/p5-marc-mir

Perl lib for MARC Intermediate Representation

Primary LanguagePerl

What is MARC::MIR

The current repo comes with 2 things that must be clearly seperated at some point:

  • A specification of in memory, acmeic representation of MARC records.
  • A Perl implementation of this spec. with
    • a very fast ISO2709 serialization/deserialization module
    • very nice set of helpers that make MIR manipulations very easy.

see lib/MARC/MIR/Tutorial.pod for futher informations.

MARC::MIR out of the Perl world

  • MARC::MIR python port was written during pycon.fr 2013. I also seen a proto of the MARC::MIR::Template port.

  • I wrote (and have to release) a port of MARC::MIR in ... java :) because it was an excuse to learn about NIO2 and it would give us opportunity to use MIR from clojure and Perl6. As i have no usage of MARC::MIR anymore, motivation is hard to find.

Quo vadis, MARC::MIR ?

First steps of this project came fast and promising before it was discontinued about 2 years ago (last CPAN release in 2013 january).

  • All those code were preliminaries of a big project to merge 4 ILS at Strasbourg University. This project was canceled as the university decided to use commercial solutions to achieve this work.

  • Since then, i occasionally work on MARC records and MARC::MIR is usable enough.

  • I didn't have the occasion to work directly with librarians to setup a complex use case and ensure the whole toolchain can be used without the help of a programmer

  • As i really expect MARC (as well as some librarians) to die, i had no interest on working on this project. even on spare time.

So if someone want to take over my modules, please feel free. Also, there are 2 ways to increase my own motivation:

  • invite me to a workshop with some librarians to work on usecases (the mechanics is in good enough shape to come to the battlefield)
  • donate or hire me as contractor (the whole todo list, including documentations and test suites, is about 1 full-time month, some tasks are just few hours).

Todo

  • make a clear separation between specs and implementation
  • complete the reference documentation
  • write/improve tutorials
  • complete test suites
    • it SHOULD be done an acmeic way
    • it MUST be battle tested in the case of records written from scratch (as it's the case i almost never had to handle)
  • finish canceled projects

Canceled projects

normalize, validate and query MARC records

As a MIR is just an array of array, very simple validations can be written using any existing tool which can query/validate a datastructure. I gave Kwalify a try, you can find the [eg/validate](documented source).
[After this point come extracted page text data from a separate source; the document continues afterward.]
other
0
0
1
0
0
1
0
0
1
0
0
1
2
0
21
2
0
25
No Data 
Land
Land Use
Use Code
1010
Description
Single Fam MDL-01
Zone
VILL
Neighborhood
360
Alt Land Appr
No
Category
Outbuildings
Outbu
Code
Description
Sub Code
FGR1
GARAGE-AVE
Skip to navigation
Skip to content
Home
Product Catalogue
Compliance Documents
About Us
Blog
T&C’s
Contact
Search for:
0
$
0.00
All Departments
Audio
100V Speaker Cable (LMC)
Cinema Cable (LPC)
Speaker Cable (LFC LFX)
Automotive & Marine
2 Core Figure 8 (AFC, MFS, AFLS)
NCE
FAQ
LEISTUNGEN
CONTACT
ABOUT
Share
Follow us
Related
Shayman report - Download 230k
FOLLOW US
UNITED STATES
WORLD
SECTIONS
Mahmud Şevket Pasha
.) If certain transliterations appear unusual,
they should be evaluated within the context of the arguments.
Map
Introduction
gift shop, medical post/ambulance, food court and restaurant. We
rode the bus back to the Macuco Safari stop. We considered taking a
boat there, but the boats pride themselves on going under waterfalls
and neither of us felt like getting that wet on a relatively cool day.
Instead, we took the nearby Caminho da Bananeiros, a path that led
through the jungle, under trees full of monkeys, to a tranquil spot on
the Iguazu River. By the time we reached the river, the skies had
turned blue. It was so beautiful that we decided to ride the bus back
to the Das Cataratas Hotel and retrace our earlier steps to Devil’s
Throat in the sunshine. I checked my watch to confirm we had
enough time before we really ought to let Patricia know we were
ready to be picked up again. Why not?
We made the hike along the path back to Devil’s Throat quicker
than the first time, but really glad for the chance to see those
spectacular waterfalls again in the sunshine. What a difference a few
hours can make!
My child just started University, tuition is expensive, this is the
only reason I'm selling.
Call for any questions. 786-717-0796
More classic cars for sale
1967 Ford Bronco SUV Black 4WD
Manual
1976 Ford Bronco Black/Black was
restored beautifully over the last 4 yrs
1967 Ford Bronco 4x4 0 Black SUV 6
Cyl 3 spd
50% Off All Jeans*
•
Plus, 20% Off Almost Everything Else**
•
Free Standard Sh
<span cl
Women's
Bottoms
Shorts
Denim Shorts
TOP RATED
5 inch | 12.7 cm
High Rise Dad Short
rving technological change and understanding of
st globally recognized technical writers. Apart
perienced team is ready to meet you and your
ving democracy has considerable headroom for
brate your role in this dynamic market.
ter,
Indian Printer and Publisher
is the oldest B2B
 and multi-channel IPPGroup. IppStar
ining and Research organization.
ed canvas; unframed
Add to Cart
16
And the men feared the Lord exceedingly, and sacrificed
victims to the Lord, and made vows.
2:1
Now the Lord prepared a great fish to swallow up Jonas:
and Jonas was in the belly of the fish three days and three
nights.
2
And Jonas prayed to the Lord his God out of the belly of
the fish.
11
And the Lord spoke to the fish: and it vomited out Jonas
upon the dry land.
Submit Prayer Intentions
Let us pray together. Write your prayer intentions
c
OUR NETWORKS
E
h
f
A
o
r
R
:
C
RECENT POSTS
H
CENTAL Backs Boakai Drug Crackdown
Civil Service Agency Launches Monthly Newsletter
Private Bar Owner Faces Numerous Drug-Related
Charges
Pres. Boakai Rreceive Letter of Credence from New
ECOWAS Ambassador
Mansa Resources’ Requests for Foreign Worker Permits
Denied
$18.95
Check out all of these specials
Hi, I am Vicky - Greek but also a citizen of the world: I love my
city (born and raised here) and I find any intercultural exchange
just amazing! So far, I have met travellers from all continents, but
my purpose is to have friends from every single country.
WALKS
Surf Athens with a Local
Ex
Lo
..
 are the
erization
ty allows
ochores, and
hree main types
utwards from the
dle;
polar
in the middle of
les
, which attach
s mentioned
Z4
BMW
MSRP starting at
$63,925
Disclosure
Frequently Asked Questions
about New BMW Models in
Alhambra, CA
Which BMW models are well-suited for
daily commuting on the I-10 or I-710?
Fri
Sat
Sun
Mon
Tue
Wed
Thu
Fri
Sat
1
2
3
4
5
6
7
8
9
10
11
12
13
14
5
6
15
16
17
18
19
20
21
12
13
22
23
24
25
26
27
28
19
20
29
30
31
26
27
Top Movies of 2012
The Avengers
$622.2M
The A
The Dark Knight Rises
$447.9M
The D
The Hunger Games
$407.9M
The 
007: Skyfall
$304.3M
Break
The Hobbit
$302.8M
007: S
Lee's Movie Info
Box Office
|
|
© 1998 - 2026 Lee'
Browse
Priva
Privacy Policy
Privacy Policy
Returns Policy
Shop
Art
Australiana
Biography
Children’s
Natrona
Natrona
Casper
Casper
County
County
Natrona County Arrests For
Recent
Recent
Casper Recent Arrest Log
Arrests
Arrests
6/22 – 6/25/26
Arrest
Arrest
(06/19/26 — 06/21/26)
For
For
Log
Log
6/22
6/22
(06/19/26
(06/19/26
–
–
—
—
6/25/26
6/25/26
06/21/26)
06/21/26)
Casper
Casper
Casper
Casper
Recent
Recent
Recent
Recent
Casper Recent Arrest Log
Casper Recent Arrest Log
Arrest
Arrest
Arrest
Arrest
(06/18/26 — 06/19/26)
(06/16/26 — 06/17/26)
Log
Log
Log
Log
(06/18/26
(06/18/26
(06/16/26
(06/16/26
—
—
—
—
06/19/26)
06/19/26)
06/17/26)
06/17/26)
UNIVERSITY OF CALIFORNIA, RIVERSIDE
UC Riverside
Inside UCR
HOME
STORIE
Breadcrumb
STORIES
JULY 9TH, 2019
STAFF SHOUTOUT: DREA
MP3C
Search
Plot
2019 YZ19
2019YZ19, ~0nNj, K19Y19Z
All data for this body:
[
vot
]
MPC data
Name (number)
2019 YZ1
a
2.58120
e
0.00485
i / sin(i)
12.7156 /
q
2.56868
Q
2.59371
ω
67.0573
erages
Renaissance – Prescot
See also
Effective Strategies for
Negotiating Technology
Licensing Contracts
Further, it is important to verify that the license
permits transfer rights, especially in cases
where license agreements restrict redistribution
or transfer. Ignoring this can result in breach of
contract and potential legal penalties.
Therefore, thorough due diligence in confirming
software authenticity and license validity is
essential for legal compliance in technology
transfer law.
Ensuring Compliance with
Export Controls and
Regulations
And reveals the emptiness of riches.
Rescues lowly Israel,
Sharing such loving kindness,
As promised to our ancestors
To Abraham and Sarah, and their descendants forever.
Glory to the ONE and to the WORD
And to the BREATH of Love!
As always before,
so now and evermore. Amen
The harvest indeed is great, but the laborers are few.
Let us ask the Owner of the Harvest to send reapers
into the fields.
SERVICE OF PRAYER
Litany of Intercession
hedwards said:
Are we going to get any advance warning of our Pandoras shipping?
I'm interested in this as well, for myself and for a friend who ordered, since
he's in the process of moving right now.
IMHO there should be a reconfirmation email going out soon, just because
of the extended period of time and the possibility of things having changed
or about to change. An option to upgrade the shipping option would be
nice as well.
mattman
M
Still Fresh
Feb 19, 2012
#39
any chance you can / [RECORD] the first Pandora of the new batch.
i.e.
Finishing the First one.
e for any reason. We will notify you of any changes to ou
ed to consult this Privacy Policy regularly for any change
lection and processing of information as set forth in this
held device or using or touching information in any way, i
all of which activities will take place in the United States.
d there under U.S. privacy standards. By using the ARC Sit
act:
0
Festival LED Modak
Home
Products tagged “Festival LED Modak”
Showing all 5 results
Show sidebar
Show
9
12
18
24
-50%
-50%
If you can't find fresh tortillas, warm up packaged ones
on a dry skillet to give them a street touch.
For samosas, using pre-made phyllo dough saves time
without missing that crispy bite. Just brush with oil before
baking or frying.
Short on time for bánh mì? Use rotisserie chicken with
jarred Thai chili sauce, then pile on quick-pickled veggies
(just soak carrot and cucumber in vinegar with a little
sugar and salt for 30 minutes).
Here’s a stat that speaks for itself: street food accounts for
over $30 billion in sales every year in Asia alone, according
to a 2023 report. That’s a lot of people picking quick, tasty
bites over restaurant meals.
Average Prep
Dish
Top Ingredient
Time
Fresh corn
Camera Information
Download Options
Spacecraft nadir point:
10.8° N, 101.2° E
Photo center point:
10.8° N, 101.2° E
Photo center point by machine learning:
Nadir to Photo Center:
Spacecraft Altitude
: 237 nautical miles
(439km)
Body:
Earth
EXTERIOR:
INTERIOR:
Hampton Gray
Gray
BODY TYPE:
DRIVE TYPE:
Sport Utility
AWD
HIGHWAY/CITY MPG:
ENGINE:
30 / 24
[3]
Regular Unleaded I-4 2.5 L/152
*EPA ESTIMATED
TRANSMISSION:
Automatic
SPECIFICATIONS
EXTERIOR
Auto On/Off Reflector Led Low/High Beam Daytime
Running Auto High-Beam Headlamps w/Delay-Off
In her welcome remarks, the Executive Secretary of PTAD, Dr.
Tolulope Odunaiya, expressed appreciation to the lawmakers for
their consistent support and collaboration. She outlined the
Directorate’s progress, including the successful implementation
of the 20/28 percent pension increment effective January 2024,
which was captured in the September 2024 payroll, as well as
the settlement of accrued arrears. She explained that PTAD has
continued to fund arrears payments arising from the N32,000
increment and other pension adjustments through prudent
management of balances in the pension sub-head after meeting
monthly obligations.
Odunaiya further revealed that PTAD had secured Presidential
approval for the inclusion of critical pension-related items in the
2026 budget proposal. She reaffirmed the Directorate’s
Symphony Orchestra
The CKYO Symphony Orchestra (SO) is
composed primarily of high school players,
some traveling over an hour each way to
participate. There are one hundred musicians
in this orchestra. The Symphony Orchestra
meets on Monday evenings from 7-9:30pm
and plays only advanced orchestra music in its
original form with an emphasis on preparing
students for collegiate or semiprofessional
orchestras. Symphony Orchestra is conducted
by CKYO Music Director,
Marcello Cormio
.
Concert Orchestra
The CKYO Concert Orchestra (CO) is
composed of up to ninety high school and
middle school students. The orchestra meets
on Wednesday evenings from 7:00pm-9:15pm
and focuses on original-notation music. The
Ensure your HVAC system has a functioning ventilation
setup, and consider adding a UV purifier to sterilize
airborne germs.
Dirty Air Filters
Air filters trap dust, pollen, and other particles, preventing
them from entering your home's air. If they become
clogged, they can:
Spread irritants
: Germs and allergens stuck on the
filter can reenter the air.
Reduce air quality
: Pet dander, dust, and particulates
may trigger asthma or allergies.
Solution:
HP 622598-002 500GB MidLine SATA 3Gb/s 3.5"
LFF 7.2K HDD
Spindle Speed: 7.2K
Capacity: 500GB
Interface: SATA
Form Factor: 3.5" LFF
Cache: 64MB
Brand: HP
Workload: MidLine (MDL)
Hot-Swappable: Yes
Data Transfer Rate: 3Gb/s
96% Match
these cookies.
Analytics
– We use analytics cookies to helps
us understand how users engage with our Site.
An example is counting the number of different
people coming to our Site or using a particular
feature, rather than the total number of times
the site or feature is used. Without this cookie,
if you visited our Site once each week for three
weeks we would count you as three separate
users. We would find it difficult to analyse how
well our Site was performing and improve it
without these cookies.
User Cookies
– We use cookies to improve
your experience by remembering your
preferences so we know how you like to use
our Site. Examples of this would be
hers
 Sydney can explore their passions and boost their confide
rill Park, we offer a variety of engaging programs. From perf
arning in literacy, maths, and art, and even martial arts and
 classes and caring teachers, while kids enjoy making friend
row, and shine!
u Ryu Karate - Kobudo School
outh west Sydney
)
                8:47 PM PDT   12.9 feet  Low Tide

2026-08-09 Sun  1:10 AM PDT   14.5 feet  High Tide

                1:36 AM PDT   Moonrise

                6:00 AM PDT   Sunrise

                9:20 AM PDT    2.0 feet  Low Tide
Although, some other pages deserve further reads and tests:

But i guess this method would consume a lot of ressources to validate or query a large set. Plus, rules can be really boring to write if you come with some cases rarely seen out of the MARC world. What it you want to find a title matching "rome", "romulus" or "remus" (assuming title can be 200$a, 200$b or 200$c).

For those range of problems, i use MARC::MIR helpers directly from Perl

use MARC::MIR;
use Perlude;

sub keep_roman_books {
    print if 
            grep $_
            , map_values { /rome|romulus|remus/ }
                [ 200, [qw( a b c )] ]
                ,  from_iso2709
}

Also i can't expect librarians to do so. that's why we need more tools whom

  • MUST be acmeic (usable from any technology or programming langage)
  • MUST be GUI driven (it would be possible to write rules from a web interface)
  • MAY come with a DSL: intensive users may probably go crazy with web interfaces.

S-expr would be perfect. not only because it will be very easy to implement and port but also because it would be a very pleasant to read and edit

(any 200$[abc] (~ "rome|romulus|remus"))

Both GUI and DSL would store a query as a datastructure that can be used by validation tools. The first to come idea would be (written in YAML).

any:
  - field: 200
  - subfield: [a, b, c]
  - value: [match, "rome|romulus|remus" ]

I made a lightning talk of a prototype during the French Perl Workshop 2013 and a nicer version i now use daily for other purposes is in my github.

ISO-5426 from/to UTF-8

I wrote a ICU Unicode Charmap and tested it using Perl encoding system. It was very fast but we had to deal with some unexpected symbols so i didn't release the whole thing.

Now it's pretty clear unexpected symbols come from our ILS extension of the charmap. We came to the idea to write a 'ISO-5426-loose-unistra' table but we never took time for it.

MARC::MIR::Template

MARC::MIR::Template works very well if you don't care about field indicators. I never had to deal with those indicators so "it worked for me".

Also, there is a known bug but i documented the work around and never got time to investigate on it. I wrote a test in a suite that can be uncommented in the case someone fix it.